Schrijf uit het gekozen fragment hieronder alles woord voor woord over, vanaf "ECLI:NL:CRVB:2006:AX8925" tot en met "Algemene bijstandswet (Abw).".
═════ Gekozen fragment
ECLI:NL:CRVB:2006:AX8925
Centrale Raad van Beroep
- Hoger beroep
- Rechtspraak.nl
Afwijzing aanvraag bijzondere bijstand voor reiskosten in verband met therapie
In deze zaak gaat het om een hoger beroep van appellant tegen de uitspraak van de rechtbank Rotterdam, die op 30 maart 2005 het beroep tegen het besluit van het College van burgemeester en wethouders van de gemeente Vlaardingen ongegrond heeft verklaard. Het College had op 24 augustus 2004 de aanvraag van appellant om bijzondere bijstand voor reiskosten afgewezen. Appellant had deze bijstand aangevraagd in verband met zijn therapie bij de Stichting Eana, gericht op begeleiding naar de arbeidsmarkt. Het College oordeelde dat de kosten niet konden worden aangemerkt als noodzakelijke kosten van het bestaan, zoals bedoeld in artikel 39, eerste lid, van de Algemene bijstandswet (Abw).
══════════
═════ Aangeleverde regels
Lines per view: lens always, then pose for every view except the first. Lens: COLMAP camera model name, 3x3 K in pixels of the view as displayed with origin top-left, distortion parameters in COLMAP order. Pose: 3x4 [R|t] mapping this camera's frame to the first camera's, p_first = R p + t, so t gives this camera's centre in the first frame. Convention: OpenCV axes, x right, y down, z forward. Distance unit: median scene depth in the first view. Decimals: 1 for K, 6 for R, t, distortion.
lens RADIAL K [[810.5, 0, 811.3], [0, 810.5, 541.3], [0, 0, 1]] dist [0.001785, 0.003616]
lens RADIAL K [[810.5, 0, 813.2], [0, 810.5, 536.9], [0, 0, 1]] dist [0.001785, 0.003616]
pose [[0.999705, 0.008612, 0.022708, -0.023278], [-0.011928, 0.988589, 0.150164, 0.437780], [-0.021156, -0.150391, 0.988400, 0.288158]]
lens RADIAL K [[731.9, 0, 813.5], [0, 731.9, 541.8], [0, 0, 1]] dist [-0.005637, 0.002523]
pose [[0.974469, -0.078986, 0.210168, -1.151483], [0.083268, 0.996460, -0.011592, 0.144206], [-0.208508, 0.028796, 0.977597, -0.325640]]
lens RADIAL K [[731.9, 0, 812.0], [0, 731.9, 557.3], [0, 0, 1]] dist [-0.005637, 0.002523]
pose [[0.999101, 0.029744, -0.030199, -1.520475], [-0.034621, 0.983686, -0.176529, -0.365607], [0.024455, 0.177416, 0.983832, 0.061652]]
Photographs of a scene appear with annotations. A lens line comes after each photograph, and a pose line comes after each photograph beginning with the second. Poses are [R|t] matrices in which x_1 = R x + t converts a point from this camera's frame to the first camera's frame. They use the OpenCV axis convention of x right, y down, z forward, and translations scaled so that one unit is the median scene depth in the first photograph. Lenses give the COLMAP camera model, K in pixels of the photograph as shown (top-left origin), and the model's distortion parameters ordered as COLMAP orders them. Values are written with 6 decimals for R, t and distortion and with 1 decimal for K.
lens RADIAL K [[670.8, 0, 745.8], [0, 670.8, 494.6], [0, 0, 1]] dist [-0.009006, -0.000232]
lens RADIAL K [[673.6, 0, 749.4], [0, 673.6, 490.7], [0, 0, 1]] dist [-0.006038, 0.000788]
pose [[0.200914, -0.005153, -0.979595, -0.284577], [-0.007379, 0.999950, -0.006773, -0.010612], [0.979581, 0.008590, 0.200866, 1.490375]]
══════════
**Antwoord:**
ECLI:NL:CRVB:2006:AX8925
Centrale Raad van Beroep
- Hoger beroep
- Rechtspraak.nl
Afwijzing aanvraag bijzondere bijstand voor reiskosten in verband met therapie
In deze zaak gaat het om een hoger beroep van appellant tegen de uitspraak van de rechtbank Rotterdam, die op 30 maart 2005 het beroep tegen het besluit van het College van burgemeester en wethouders van de gemeente Vlaardingen ongegrond heeft verklaard. Het College had op 24 augustus 2004 de aanvraag van appellant om bijzondere bijstand voor reiskosten afgewezen. Appellant had deze bijstand aangevraagd in verband met zijn therapie bij de Stichting Eana, gericht op begeleiding naar de arbeidsmarkt. Het College oordeelde dat de kosten niet konden worden aangemerkt als noodzakelijke kosten van het bestaan, zoals bedoeld in artikel 39, eerste lid, van de Algemene bijstandswet (Abw).